The board of directors and the strategic council of the American Institute of Architects (AIA) are honoring Edward Mazria, FAIA, with the 2021 Gold Medal. The Gold Medal honors an individual whose significant body of work has had a lasting influence on the theory and practice of architecture. Mazria is being recognized for his work sounding the alarm on climate change and motivating the profession to take action.

A native New Yorker and graduate of the Pratt Institute, Mazria received his Bachelor of Architecture degree from the school and played on its basketball team, garnering attention from the New York Knicks. After being selected in the 11th round of the 1962 NBA draft, Mazria opted to serve in the Peace Corps in Peru, where he uncovered the notion that responsible architecture is the key to both social and environmental improvement. When he returned stateside to work in the office of the Edward Larrabee Barnes, FAIA, who was eventually the 2007 Gold Medal winner, Mazria’s outlook was further defined by his mentor’s understated and place-based approach to architecture.

Centerpiece of the Albuquerque Biological Park, the Rio Grande Conservatory uses solar design strategies to
simulate desert and Mediterranean climates “passively” in an all-glass building.
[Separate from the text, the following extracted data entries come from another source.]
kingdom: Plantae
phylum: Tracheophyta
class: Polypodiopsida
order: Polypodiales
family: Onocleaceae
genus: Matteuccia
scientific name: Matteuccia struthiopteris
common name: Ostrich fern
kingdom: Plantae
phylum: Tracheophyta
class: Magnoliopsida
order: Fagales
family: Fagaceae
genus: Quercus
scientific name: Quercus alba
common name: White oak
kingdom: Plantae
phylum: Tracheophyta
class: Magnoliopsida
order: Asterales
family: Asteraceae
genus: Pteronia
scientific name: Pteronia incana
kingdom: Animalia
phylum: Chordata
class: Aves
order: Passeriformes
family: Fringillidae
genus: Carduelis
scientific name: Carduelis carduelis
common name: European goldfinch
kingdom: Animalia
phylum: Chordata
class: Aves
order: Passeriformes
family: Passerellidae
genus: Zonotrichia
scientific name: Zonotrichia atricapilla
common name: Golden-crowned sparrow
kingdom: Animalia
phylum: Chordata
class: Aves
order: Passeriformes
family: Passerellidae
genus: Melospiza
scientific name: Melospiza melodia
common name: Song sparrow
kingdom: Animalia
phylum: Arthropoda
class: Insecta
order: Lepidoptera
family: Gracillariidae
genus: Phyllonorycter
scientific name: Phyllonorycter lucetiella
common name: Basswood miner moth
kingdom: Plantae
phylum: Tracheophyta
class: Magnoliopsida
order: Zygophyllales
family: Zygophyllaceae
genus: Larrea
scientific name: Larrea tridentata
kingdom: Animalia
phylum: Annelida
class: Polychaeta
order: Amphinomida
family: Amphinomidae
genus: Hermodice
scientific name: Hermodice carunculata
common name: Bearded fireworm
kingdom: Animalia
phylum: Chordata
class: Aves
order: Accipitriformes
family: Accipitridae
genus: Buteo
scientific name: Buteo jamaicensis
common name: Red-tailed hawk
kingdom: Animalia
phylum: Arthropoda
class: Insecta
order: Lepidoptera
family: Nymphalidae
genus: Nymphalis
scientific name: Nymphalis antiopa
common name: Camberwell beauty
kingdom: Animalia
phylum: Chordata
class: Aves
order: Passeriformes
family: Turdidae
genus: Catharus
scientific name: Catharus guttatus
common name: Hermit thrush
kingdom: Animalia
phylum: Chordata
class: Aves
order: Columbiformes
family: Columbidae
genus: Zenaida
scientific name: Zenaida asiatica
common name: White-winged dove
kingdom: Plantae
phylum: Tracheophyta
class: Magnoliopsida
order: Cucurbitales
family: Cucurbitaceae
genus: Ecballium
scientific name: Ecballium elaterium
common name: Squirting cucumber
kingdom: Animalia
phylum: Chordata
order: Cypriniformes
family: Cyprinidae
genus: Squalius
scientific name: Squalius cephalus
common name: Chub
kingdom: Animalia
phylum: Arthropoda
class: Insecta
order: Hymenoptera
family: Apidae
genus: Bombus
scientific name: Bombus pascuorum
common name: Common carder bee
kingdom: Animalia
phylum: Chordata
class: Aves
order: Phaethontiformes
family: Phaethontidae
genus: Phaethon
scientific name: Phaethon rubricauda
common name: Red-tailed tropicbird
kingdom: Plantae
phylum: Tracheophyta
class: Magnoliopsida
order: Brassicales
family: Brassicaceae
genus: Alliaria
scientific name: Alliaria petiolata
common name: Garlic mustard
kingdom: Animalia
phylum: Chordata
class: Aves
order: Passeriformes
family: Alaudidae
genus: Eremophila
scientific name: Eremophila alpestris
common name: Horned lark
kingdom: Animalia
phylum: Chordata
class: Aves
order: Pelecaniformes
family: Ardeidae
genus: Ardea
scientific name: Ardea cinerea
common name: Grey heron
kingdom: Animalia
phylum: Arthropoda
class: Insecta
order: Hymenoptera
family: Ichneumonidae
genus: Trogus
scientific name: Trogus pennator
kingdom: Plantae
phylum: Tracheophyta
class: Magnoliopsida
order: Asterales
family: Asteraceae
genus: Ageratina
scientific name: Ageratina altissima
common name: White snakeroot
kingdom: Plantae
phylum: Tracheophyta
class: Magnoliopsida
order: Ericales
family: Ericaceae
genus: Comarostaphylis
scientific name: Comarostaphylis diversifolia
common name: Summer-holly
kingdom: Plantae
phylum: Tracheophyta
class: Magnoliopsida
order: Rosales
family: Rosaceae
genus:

Photo: Design Workshop © Mazria, Inc.

Teaching opportunities and an advanced degree called Mazria to New Mexico in 1973, where the state’s natural environment influenced the future of his career. Upon completion of his master’s degree, he accepted a teaching position at the University of Oregon to focus on solar energy research. The capstone of that work was the publication of The Passive Solar Energy Book in 1979. Still heavily referenced to this day, the book has been translated into five languages and global sales have topped 1 million copies. Supported by his groundbreaking portfolio designed to urge architects away from fossil fuels, Mazria helped found the AIA’s Committee on the Environment (COTE) in the 1990s. In 2002, his firm began conducting pro-bono work under the name Architecture 2030.

Just a few years later, it became a fully-fledged nonprofit organization dedicated to altering the course of climate change.

Supported by Mazria’s decades of research, teaching, writing and practice, Architecture 2030’s influence has shaped some of the world’s actions on climate change, including the United Nations’ 21st Conference on the Parties that followed the adoption of The Paris Agreement. There, Mazria presented his organization’s research on the greenhouse gas footprint produced by buildings created through standard business practices and principles. He delivered hopeful data and best practices while outlining Architecture 2030’s comprehensive Roadmap to Zero Emissions for the building industry.